• [Text provided]:
This application claims the benefit of, and priority to, U.S. Patent Application Ser. No. 61/785,260, filed on Mar. 14, 2013 and entitled “SIDETRACKING SYSTEM AND RELATED METHODS,” which application is hereby incorporated herein by this reference in its entirety.

BACKGROUND

In exploration and production operations for natural resources such as hydrocarbon-based fluids (e.g., oil and natural gas), a wellbore may be drilled into a subterranean earth formation. If the wellbore comes into contact with a fluid reservoir, the fluid may then be extracted If the wellbore does not contact the fluid reservoir, or as the resources in a reservoir are depleted, it may be useful to create additional wellbores to access additional resources. For instance, another wellbore may be drilled to the downhole location of an additional fluid reservoir.

In some cases, however, directional drilling may be used in lieu of creating, a new, wellbore. In directional drilling, a new borehole may deviate from an existing wellbore. The new borehole may extend laterally at a desired trajectory suitable for reaching a particular downhole location. In creating the lateral borehole, a deflecting member may be employed in a method referred to as sidetracking.

An example deflection member may include a whipstock having a ramp surface that guide a milling bit. To create the lateral borehole, the whipstock or other deflection member can be set at a desired depth and the ramp surface oriented to provide a particular trajectory to facilitate a desired drill path. Often, one process is provided to deliver, secure and orient the whipstock within the existing wellbore. A second trip may then be used to deliver a bottomhole assembly having a milling bit. The milling bit can move along the ramp surface of the whipstock or other deflection member, and the ramp surface will guide the milling bit into the casing of a cased wellbore where a window can be milled in the casing. In the case of an uncased or openhole wellbore a drill bit may be moved into contact with the Wall of the wellbore. In either case, the milling bit or drill bit may then be extended into the surrounding subterranean formation and follow the desired path to reach a particular destination.

• [Directive]:
Which specific tools does the sidetracking background name in the paragraph beginning "An example deflection member," not counting the general term "deflection member"?

• [Supplied entries]:
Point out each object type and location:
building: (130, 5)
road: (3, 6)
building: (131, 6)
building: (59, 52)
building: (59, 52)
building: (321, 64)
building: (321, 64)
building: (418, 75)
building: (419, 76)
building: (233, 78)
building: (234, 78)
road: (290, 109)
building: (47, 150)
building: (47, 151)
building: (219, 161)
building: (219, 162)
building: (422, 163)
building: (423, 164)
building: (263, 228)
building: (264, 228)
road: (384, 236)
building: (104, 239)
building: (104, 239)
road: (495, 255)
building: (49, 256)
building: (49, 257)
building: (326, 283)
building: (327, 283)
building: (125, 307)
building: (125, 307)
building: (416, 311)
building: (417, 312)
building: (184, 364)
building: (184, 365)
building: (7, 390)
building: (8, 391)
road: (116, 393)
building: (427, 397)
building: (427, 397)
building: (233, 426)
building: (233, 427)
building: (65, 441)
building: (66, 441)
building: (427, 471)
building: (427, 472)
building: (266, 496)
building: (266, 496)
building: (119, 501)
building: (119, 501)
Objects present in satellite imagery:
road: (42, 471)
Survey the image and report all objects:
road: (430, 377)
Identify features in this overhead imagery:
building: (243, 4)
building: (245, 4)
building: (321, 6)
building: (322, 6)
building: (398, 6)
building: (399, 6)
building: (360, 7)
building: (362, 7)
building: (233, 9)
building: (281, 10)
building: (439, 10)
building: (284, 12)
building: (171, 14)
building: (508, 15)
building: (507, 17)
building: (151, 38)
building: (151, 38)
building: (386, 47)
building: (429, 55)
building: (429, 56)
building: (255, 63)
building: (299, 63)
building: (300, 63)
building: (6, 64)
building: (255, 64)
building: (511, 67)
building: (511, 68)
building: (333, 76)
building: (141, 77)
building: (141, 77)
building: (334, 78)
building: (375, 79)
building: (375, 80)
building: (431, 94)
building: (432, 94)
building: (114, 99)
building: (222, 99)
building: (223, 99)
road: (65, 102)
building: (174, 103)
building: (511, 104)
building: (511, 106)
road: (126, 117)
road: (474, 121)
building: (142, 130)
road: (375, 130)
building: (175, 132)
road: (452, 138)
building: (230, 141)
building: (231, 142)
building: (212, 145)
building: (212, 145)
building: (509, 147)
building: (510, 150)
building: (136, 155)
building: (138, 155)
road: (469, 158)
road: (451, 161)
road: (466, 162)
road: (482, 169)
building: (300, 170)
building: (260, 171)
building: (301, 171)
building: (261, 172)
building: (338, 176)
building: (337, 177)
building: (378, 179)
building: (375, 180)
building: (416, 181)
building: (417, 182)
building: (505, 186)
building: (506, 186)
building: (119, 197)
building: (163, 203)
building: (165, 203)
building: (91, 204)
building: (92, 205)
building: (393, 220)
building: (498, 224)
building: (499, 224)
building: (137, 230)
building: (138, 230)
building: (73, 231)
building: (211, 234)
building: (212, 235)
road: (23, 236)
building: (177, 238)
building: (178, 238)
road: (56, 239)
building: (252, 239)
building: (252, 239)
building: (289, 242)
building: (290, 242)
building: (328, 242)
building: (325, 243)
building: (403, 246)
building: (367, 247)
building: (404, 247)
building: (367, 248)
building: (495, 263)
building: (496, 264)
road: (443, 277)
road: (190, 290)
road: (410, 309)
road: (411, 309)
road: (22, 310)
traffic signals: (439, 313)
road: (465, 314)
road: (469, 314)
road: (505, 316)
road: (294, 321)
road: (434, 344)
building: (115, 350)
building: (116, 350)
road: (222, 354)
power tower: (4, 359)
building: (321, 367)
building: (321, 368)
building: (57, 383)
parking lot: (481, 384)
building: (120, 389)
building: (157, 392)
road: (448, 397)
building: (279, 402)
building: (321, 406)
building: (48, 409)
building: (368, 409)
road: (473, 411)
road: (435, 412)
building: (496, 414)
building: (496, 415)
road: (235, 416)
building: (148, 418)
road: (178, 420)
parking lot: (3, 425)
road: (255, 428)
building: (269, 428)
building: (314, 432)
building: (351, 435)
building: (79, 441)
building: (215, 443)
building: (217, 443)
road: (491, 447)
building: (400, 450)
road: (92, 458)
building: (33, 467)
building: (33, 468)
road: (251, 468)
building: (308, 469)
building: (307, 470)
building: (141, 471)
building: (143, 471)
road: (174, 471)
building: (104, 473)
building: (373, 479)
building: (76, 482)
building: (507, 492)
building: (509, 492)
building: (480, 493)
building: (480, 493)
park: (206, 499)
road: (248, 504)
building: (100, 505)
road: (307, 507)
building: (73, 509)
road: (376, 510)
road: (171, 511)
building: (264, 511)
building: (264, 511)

• [Final result]:
- Whipstock
- Milling bit
- Bottomhole assembly
- Drill bit